■ **Supplied passage**
#####

Writer/director Cameron Crowe’s movies, whether good or not so good, are always interesting and always have entertaining soundtracks. Aloha his both those marks and turns out to be an enjoyable film with characters who are hard not to like. It may not be as quotable or memorable or funny as some other Crowe films, but Aloha has a number of good things going for it.

Brian Gilcrest (Bradley Cooper) is ex-military, now a civilian, returning to Hawaii on a private sector gig. Upon landing he runs into ex-girlfriend Tracy (Rachel McAdams) and finds she’s married with two kids. Gilcrest’s Air Force liaison is Captain Allison Ng (Emma Stone), a hardcore type-A.

Among Gilchrist’s objectives is to work out a deal with local natives to acquire land. He and Ng meet with the native leader. Gilchrist is the tough negotiator but Ng charms the natives with her personality and appreciation of Hawaiian culture.

As Gilchrist and Ng continue a low boil flirtation, Tracy and husband Woody (John Krasinski) invite Gilchrist and Ng over for dinner. Though they are not quite as intense as Rick and Ilsa from Casablanca, in a kitchen conversation, it becomes clear that Tracy and Gilchrist still have strong feelings for one another, even though she’s spoken for.

Other players in Aloha include Bill Murray as rich guy Carson Welch who provides private rocket launches for anyone with money, but with support from the military. Alec Baldwin is General Dixon, Gilcrest’s former commander, who’s on hand to help foster the deal making. It is always encouraging to see a strong younger actor who has great screen presence—Danielle Rose Russell is impressive playing Tracy and Woody’s daughter Grace.

Crowe has handed Cooper a character with a good backstory and an appropriate level of self-disgust. Stone is at her charmingly perkiest as Ng, a woman with loads of drive and ambition. McAdams’ Tracy is happy and but also frightened by the return of her ex. Krasinksi’s Woody is a quiet man who’s not oblivious to what’s happening. I like these characters.

Gilcrest’s interactions with these two women are the heart of the movie but Crowe does a neat job of stitching the private space mission story into the fabric. Aloha’s touching final scene may cause tears.

In the Cameron Crowe oeuvre, Aloha is no Jerry McGuire but it beats the heck out of Vanilla Sky.

#####

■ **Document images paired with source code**
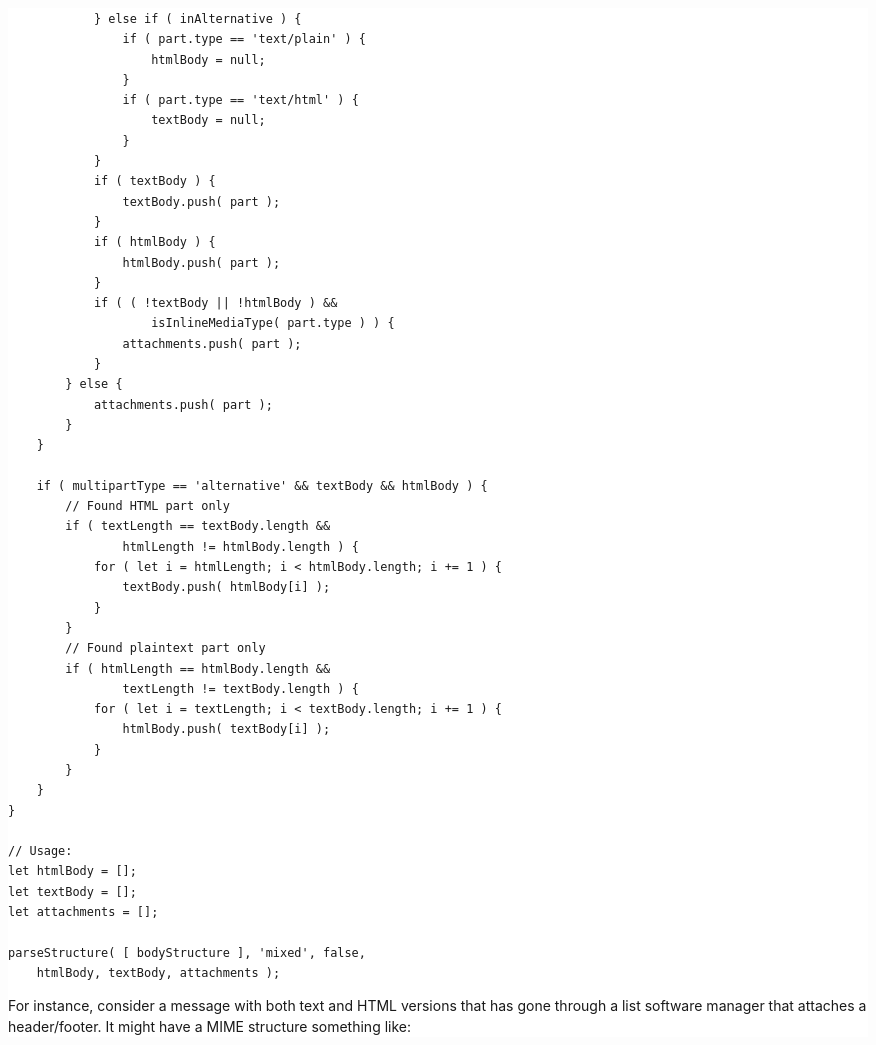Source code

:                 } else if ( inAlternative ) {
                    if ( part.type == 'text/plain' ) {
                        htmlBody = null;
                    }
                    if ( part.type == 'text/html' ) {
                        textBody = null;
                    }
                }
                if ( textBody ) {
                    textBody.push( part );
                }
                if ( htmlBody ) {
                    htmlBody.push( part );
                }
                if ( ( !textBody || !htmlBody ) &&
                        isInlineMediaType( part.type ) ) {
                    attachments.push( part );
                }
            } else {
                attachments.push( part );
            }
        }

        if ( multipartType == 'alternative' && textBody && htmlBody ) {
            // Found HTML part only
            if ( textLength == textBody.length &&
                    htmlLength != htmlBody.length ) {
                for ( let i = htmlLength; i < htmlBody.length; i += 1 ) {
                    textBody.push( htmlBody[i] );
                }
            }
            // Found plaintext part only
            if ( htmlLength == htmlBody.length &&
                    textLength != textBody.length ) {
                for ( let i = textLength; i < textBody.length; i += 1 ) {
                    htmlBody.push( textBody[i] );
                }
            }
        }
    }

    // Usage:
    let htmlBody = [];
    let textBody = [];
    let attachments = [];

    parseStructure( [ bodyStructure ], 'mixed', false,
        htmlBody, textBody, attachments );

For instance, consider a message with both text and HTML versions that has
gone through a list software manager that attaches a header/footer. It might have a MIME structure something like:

#####

■ **What to produce**
Please answer these questions from the Aloha review:
1. Which actor plays Captain Allison Ng?
2. What role does Alec Baldwin play?
3. Who plays Tracy and Woody's daughter Grace?
These lines come from a separate source.

■ **Answer section**
1. Emma Stone
2. General Dixon
3. Danielle Rose Russell